In a concurring opinion, Thomas called the Chevron doctrine a “40-year misadventure” that gave the executive branch powers the Constitution assigns to the courts.

In another concurring opinion, Gorsuch wrote the doctrine gave power to influential lobbyists at the expense of “ordinary people.”

“They are the ones who suffer the worst kind of regulatory whiplash Chevron invites,” he wrote.

Justices Elena Kagan, Sonia Sotomayer and Ketanji Brown Jackson dissented. In the dissent, Kagan scorned the majority for discarding a cornerstone of administrative law.

“It has been applied in thousands of judicial decisions,” she wrote. “It has become part of the warp and woof of modern government.”

The ruling places the court at the “administrative apex” as agencies, staffed by experts, try to carry out laws such as the Endangered Species Act and address issues such as climate change, Kagan wrote.

“Agencies know these programs inside-out,” she wrote, “courts do not.”

The majority said they respect agencies, but when it comes to interpreting the law, judges are the experts.

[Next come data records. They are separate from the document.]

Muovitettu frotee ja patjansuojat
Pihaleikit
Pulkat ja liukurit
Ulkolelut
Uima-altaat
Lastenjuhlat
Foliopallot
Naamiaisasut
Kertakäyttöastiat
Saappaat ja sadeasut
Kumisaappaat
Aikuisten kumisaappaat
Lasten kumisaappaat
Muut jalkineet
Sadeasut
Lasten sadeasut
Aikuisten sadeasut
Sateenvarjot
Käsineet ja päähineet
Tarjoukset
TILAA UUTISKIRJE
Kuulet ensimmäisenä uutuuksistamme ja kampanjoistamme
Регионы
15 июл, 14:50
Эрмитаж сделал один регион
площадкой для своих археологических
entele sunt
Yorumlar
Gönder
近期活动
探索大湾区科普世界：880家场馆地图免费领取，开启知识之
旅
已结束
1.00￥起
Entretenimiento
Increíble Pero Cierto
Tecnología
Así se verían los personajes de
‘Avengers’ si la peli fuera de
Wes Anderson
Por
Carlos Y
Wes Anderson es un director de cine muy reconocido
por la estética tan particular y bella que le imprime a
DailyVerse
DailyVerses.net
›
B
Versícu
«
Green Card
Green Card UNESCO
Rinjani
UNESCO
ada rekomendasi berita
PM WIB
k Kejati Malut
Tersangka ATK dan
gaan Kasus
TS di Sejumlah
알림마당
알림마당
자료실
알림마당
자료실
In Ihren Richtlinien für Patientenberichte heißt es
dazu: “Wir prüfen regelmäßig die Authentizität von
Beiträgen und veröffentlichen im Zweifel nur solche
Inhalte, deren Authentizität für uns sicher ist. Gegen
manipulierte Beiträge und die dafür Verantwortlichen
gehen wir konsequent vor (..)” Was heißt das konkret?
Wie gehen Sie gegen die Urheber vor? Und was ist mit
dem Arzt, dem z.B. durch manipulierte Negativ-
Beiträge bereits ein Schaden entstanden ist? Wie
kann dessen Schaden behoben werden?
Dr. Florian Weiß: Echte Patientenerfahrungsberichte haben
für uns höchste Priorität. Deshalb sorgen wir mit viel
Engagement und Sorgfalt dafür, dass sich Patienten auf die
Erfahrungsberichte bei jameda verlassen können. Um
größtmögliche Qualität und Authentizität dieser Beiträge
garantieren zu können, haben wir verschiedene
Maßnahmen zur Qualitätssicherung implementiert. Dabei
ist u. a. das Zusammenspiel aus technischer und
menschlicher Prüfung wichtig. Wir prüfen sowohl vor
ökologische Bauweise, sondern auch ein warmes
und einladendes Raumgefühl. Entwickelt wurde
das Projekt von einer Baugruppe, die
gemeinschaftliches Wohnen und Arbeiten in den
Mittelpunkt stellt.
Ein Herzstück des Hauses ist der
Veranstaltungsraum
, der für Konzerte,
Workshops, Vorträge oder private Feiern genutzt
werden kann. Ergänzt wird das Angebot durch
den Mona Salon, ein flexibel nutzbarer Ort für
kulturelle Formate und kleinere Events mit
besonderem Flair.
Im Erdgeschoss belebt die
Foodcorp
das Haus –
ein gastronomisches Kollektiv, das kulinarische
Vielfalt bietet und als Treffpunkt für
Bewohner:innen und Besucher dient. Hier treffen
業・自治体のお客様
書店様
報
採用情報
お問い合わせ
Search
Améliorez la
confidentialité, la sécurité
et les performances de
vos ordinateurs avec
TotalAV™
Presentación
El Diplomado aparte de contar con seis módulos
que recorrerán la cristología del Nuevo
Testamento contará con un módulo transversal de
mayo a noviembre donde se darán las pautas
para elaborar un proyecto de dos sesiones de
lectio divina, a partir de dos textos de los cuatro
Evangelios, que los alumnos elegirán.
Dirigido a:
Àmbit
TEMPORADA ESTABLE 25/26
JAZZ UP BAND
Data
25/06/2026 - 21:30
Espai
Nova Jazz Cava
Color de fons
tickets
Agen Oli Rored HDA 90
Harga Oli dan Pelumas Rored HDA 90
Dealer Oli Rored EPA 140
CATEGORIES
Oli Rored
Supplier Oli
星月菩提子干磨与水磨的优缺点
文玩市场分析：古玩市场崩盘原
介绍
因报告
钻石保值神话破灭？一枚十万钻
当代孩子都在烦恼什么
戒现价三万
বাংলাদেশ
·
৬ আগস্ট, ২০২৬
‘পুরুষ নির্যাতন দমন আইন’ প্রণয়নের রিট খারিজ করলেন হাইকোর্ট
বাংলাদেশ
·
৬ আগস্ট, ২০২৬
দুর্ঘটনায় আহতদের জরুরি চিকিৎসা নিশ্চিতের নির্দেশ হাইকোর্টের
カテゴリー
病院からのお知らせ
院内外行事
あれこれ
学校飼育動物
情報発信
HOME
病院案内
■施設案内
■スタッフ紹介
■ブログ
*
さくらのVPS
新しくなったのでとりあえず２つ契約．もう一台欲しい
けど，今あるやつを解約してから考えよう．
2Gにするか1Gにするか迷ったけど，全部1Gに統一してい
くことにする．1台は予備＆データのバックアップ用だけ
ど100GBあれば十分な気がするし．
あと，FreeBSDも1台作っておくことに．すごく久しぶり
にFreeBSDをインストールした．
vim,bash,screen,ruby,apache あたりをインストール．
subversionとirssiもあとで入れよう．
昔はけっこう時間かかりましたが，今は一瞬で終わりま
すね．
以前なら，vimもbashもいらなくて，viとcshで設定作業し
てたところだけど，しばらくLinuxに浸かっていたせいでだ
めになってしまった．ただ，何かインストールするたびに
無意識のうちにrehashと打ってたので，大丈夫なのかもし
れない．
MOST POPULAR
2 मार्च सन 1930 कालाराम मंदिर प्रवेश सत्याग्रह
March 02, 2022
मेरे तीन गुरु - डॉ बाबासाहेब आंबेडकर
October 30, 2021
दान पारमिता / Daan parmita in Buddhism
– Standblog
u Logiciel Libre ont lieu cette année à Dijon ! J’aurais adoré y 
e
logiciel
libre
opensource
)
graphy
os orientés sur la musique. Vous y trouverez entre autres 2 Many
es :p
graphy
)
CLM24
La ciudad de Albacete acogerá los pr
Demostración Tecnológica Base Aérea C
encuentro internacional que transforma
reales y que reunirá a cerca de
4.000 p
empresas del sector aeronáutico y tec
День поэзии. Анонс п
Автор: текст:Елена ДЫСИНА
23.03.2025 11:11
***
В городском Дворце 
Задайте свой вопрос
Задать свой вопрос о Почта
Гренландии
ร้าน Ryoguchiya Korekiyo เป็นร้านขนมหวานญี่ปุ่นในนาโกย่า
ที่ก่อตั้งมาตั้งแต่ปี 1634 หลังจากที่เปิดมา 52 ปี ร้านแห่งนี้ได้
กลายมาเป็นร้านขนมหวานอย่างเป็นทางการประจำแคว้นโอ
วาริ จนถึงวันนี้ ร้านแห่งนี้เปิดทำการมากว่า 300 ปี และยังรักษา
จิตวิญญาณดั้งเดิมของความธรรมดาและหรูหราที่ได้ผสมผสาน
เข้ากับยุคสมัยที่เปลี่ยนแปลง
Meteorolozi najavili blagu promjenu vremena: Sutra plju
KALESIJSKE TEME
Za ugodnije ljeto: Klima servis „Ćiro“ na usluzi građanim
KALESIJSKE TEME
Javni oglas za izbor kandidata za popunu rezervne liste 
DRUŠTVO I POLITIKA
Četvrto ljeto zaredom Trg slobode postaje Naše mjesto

Judges should determine the law, not let pass what’s merely “permissible,” according to the majority.

The ruling was the one sought by the National Cattlemen’s Beef Association, the American Farm Bureau, the National Pork Producer’s Council, the North American Meat Institute and the Agricultural Retailers Association.

The groups co-authored a friend-of-the-court brief stating regulations reached “every nook and cranny” of their members’ businesses. Chevron put a heavy thumb on the scales of justice, favoring regulators, they wrote.

The groups pointed to the changing definitions of “waters of the United States” as an example of regulations that change, even if the underlying law doesn’t.

Farmers have been caught in a regulatory back-and-forth driven by political priorities, Farm Bureau President Zippy Duvall said in a statement. “Chevron deference created a super-branch of government,” he said.

The Natural Resources Defense Council said the ruling was a profound change and a “terrible one.”